**WORKING DATA:**
========

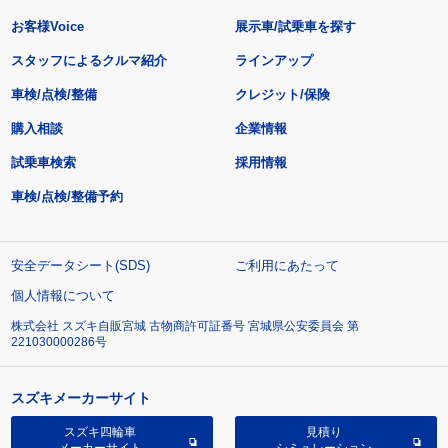
お客様Voice
展示車/試乗車を探す
スタッフによるクルマ紹介
ラインアップ
車検/点検/整備
クレジット/保険
購入相談
企業情報
試乗車検索
採用情報
車検/点検/整備予約
安全データシート(SDS)
ご利用にあたって
個人情報について
株式会社 スズキ自販宮城 古物商許可証番号 宮城県公安委員会 第
221030000286号
スズキメーカーサイト
スズキ四輪車
見積り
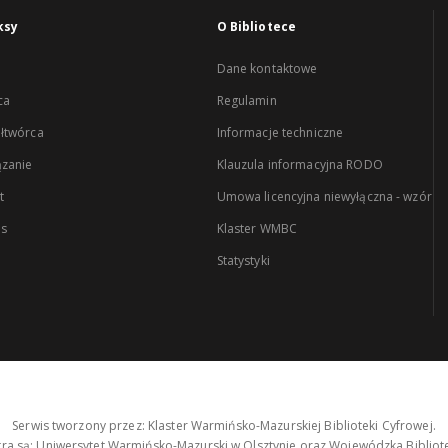
ksy
O Bibliotece
Dane kontaktowe
ca
Regulamin
łtwórca
Informacje techniczne
zanie
Klauzula informacyjna RODO
t
Umowa licencyjna niewyłączna - wzór
es
Klaster WMBC
Statystyki
Serwis tworzony przez: Klaster Warmińsko-Mazurskiej Biblioteki Cyfrowej.
tra są: Uniwersytet Warmińsko-Mazurski w Olsztynie oraz Wojewódzka Bibliote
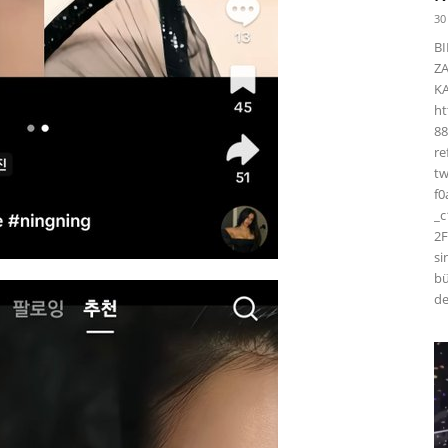
30
BI
Z
K
ht
88
r
t
f0
_
2F
si
bü
de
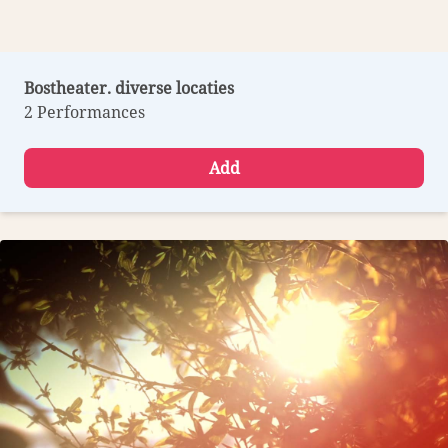
Bostheater. diverse locaties
2 Performances
Add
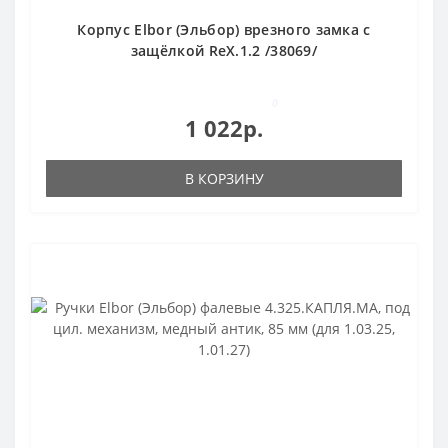
Корпус Elbor (Эльбор) врезного замка с
защёлкой RеХ.1.2 /38069/
0
1 022р.
В КОРЗИНУ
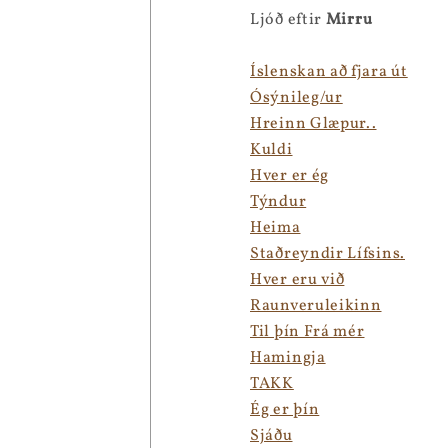
Ljóð eftir
Mirru
Íslenskan að fjara út
Ósýnileg/ur
Hreinn Glæpur..
Kuldi
Hver er ég
Týndur
Heima
Staðreyndir Lífsins.
Hver eru við
Raunveruleikinn
Til þín Frá mér
Hamingja
TAKK
Ég er þín
Sjáðu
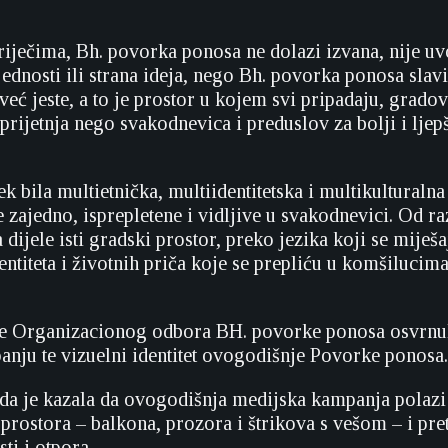
iječima, Bh. povorka ponosa ne dolazi izvana, nije uv
jednosti ili strana ideja, nego Bh. povorka ponosa slav
eć jeste, a to je prostor u kojem svi pripadaju, gradov
e prijetnja nego svakodnevica i preduslov za bolji i ljep
k bila multietnička, multiidentitetska i multikulturaln
ve zajedno, isprepletene i vidljive u svakodnevici. Od raz
 dijele isti gradski prostor, preko jezika koji se miješ
dentiteta i životnih priča koje se prepliću u komšilucima
ce Organizacionog odbora BH. povorke ponosa osvrnule
nju te vizuelni identitet ovogodišnje Povorke ponosa.
a je kazala da ovogodišnja medijska kampanja polazi
rostora – balkona, prozora i štrikova s vešom – i pret
sti i otpora.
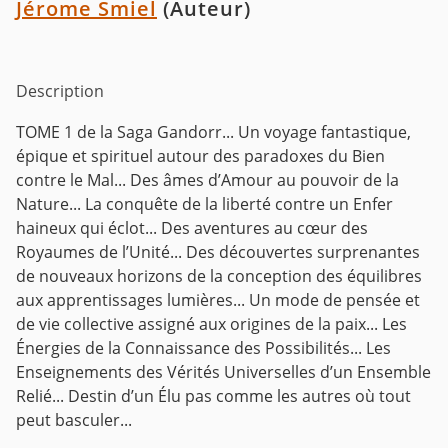
Jérome Smiel
(Auteur)
Description
TOME 1 de la Saga Gandorr... Un voyage fantastique,
épique et spirituel autour des paradoxes du Bien
contre le Mal... Des âmes d’Amour au pouvoir de la
Nature... La conquête de la liberté contre un Enfer
haineux qui éclot... Des aventures au cœur des
Royaumes de l’Unité... Des découvertes surprenantes
de nouveaux horizons de la conception des équilibres
aux apprentissages lumières... Un mode de pensée et
de vie collective assigné aux origines de la paix... Les
Énergies de la Connaissance des Possibilités... Les
Enseignements des Vérités Universelles d’un Ensemble
Relié... Destin d’un Élu pas comme les autres où tout
peut basculer...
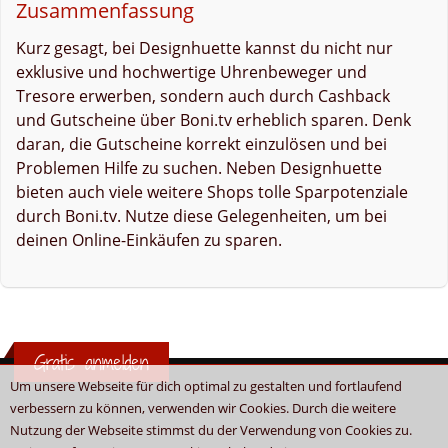
Zusammenfassung
Kurz gesagt, bei Designhuette kannst du nicht nur
exklusive und hochwertige Uhrenbeweger und
Tresore erwerben, sondern auch durch Cashback
und Gutscheine über Boni.tv erheblich sparen. Denk
daran, die Gutscheine korrekt einzulösen und bei
Problemen Hilfe zu suchen. Neben Designhuette
bieten auch viele weitere Shops tolle Sparpotenziale
durch Boni.tv. Nutze diese Gelegenheiten, um bei
deinen Online-Einkäufen zu sparen.
Gratis anmelden
Um unsere Webseite für dich optimal zu gestalten und fortlaufend
verbessern zu können, verwenden wir Cookies. Durch die weitere
Nutzung der Webseite stimmst du der Verwendung von Cookies zu.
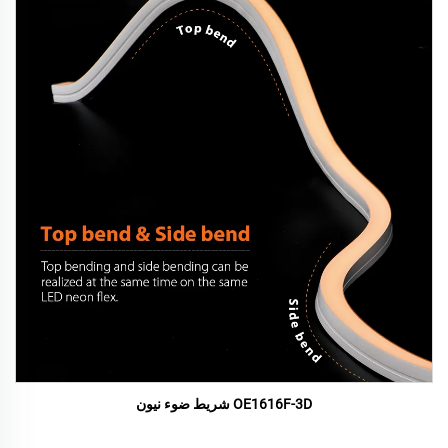
OE1616F-3D شريط ضوء نيون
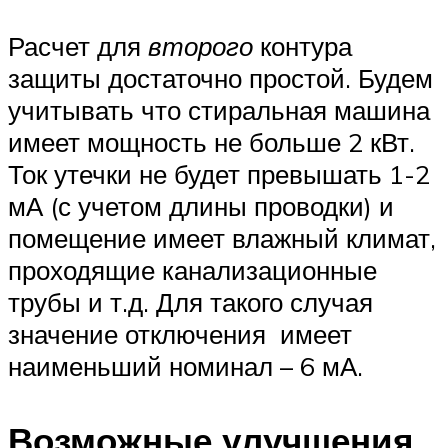
Расчет для
второго
контура
защиты достаточно простой. Будем
учитывать что стиральная машина
имеет мощность не больше 2 кВт.
Ток утечки не будет превышать 1-2
мА (с учетом длины проводки) и
помещение имеет влажный климат,
проходящие канализационные
трубы и т.д. Для такого случая
значение отключения имеет
наименьший номинал – 6 мА.
Возможные улучшения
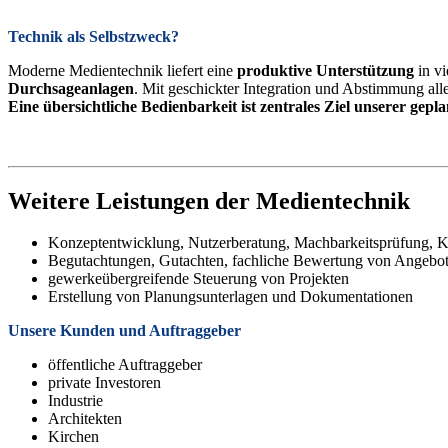
Technik als Selbstzweck?
Moderne Medientechnik liefert eine
produktive Unterstützung
in vi
Durchsageanlagen
. Mit geschickter Integration und Abstimmung all
Eine übersichtliche Bedienbarkeit ist zentrales Ziel unserer gepl
Weitere Leistungen der Medientechnik
Konzeptentwicklung, Nutzerberatung, Machbarkeitsprüfung, K
Begutachtungen, Gutachten, fachliche Bewertung von Angebo
gewerkeübergreifende Steuerung von Projekten
Erstellung von Planungsunterlagen und Dokumentationen
Unsere Kunden und Auftraggeber
öffentliche Auftraggeber
private Investoren
Industrie
Architekten
Kirchen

========

Produce a word-for-word copy of everything above from the line holding "TOME 1 de la" down to the line holding "aux apprentissages lumières...", with both of those lines kept.

TOME 1 de la Saga Gandorr... Un voyage fantastique,
épique et spirituel autour des paradoxes du Bien
contre le Mal... Des âmes d’Amour au pouvoir de la
Nature... La conquête de la liberté contre un Enfer
haineux qui éclot... Des aventures au cœur des
Royaumes de l’Unité... Des découvertes surprenantes
de nouveaux horizons de la conception des équilibres
aux apprentissages lumières... Un mode de pensée et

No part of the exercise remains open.